--- begin Text to read ---

When researching the various loan options you can use to help purchase your dream home, you'll come across several criteria that lenders use to determine your housing loan eligibility. The home loan eligibility criteria will range from specific credit score as documented by your credit report and down payment requirements to guidelines for net monthly income and loan amounts, these criteria can vary both by the lender and the loan program. Further, flexibility can exist for certain borrowers such as salaried individuals or those with a co-applicant with excellent credit.
In any case, lenders want to see you meet these requirements because doing so helps reduce the risk they take on when they give you a loan. Use this home loan eligibility guide to get your FAQs answered.
Read More: Where to Start When Buying a House
Basics of Home Loan Eligibility
Home loan eligibility comes down to whether the property you're buying satisfies the requirements for your specific mortgage program and whether your financials show that you're a good risk to the lender and fulfill any specific requirements for the mortgage program. Property eligibility can include factors such as the type of property, its intended use, its value and even its location. Borrower eligibility can include a suitable credit score, stable employment with a sufficient income, satisfactory debt-to-income (DTI) ratio and the ability to make a down payment and pay other associated costs.
In the end, the lender wants to make sure that you can not only afford the expenses you'll incur during the purchase and closing processes but also handle the equated monthly installment (EMI) of principal and interest on the loan as well as other monthly costs associated with the mortgage. This means you can expect the lender to look at your current money saved and use information such as your recurring income and debts to assess what you can afford to pay monthly. The eligibility screening is crucial since you won't want to go into foreclosure if you get over your head with a high mortgage payment, and the lender doesn't want to risk losing money either.
Minimum Credit Score Requirements
Checking your credit score helps lenders determine your eligibility for different loan programs and gives them a picture of your creditworthiness so they can decide if you'd make a responsible borrower. Further, your credit score plays a role in your interest rate, so maintaining good credit can save you significantly in the long run. Your score will be somewhere between 300 and 850, and your current balances on car loans and credit cards, credit history length, mix of credit accounts, new credit applications and long-term payment history all contribute to the rate of interest. Your loan repayment history for personal loans will also be a factor.
If you apply for a conventional mortgage or Veterans Affairs (VA) loan, you can expect to need a minimum credit score of 620 unless the lender sets a higher number. Eligibility for a Federal Housing Administration (FHA) loan starts with a credit score of 500, while a U.S. Department of Agriculture (USDA) loan usually needs a 640 credit score. A jumbo loan for high-value properties often warrants a credit score of 700 or higher.

--- end Text to read ---
--- begin Excerpted records ---

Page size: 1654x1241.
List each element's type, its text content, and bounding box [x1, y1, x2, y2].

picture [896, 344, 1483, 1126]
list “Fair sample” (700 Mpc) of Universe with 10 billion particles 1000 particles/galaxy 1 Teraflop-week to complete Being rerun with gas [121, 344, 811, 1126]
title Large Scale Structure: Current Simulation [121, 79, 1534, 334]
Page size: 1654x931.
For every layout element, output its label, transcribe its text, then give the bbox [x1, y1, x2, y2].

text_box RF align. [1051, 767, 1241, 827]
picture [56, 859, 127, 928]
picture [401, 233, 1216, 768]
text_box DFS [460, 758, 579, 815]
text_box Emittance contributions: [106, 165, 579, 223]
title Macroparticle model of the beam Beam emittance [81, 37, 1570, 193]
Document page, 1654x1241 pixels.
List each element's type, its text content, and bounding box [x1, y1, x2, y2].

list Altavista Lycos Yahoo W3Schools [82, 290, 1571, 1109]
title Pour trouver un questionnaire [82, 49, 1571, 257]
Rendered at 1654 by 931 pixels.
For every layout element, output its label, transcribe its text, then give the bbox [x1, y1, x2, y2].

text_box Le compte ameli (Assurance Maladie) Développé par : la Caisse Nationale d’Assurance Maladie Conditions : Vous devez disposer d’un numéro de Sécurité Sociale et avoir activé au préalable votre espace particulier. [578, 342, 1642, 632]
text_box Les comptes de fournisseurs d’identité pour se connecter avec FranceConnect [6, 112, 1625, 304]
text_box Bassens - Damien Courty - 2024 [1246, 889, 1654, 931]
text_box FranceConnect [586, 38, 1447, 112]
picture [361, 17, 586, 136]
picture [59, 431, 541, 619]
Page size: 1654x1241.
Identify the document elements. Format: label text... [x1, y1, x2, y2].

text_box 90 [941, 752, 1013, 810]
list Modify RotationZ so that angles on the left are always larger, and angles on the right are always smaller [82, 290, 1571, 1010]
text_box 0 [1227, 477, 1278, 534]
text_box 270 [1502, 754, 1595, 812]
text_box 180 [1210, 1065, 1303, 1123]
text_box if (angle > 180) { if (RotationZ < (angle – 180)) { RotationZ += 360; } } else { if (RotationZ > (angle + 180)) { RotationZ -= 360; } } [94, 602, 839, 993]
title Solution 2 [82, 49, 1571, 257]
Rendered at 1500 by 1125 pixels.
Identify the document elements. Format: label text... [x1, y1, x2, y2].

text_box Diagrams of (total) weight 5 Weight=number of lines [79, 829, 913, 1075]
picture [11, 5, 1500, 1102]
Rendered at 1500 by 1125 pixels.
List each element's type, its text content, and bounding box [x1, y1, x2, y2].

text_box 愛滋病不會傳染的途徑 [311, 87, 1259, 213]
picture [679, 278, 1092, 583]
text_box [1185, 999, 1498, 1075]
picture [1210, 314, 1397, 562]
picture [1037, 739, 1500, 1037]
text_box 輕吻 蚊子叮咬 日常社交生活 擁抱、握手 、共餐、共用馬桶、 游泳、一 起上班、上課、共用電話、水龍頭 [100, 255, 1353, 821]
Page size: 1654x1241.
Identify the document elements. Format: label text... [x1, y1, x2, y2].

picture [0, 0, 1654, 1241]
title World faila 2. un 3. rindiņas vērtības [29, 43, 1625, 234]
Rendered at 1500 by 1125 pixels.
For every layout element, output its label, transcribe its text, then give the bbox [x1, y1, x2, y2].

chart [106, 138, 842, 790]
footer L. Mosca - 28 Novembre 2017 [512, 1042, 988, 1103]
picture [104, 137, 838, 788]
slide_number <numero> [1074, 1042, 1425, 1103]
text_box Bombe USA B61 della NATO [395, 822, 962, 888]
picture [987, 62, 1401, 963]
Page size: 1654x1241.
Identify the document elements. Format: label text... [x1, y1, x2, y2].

--- end Excerpted records ---

> **Stated goal**: Continue the home loan eligibility text from its final sentence, picking up right after the part on jumbo loans rather than drawing on the items.

> **Answer to the exercise**:
Read More: What Credit Score Do I Need for a Mortgage?
Employment and Income Requirements
Regardless of the mortgage program you seek, lenders will make sure you have stable cash inflows and get enough money to make your mortgage payment out of your take-homepay. Whether you're a salaried employee, retiree or close to retirement age or self-employed borrower, you can expect to show a reliable income on your application form for at least the past two years. You should have documents like payslips, W-2 forms in your full name, income tax returns (itr), 1099-NECs for the self-employed or bank statements that prove the income as ongoing and stable.
You must also fulfill any income limits that apply to your mortgage program. USDA loans and certain conventional programs, like Home Possible® from Freddie Mac and HomeReady® from Fannie Mae, have income ceilings, so making more than those limits means you aren't eligible.
Maximum DTI Ratios
Tying in with your income, your DTI ratio provides lenders with a picture of how much of your earnings go toward monthly debts. This calculation thus helps with assessing if you can handle the extra obligation of a mortgage - also known at the emi amount.
There are two versions and lenders often use both in their eligibility screening. The first is a front-end DTI ratio where the lender takes your monthly house payment (plus extras like homeowner's association fees) and divides it by your monthly income. The second is the back-end DTI ratio that considers all monthly debts and existing loans and divides them by the monthly income.
A common rule is to not let your front-end DTI ratio exceed 28 percent or the back-end DTI ratio exceed 43 percent, but the actual numbers vary by mortgage program as well as your compensating factors. For example, typical back-end ratios include 45 percent for conventional loans, 41 percent for VA and USDA mortgages and 43 percent for FHA loans, but having high cash reserves may allow for a higher limit. This in turn may mean a higher loan amount. Typical front-end DTI ratios include 31 percent for FHA mortgages and 29 percent for USDA loans.
Minimum Down Payment
The money you can afford to pay out of pocket toward your new home affects your eligibility for certain mortgage programs, as some will require a minimum down payment. Further, the down payment can mean the difference between having to pay for private mortgage insurance (PMI) for conventional loans as well as affect the interest rate you pay. Going beyond the minimum down payment can help lower your interest rate and make your monthly loan payment smaller.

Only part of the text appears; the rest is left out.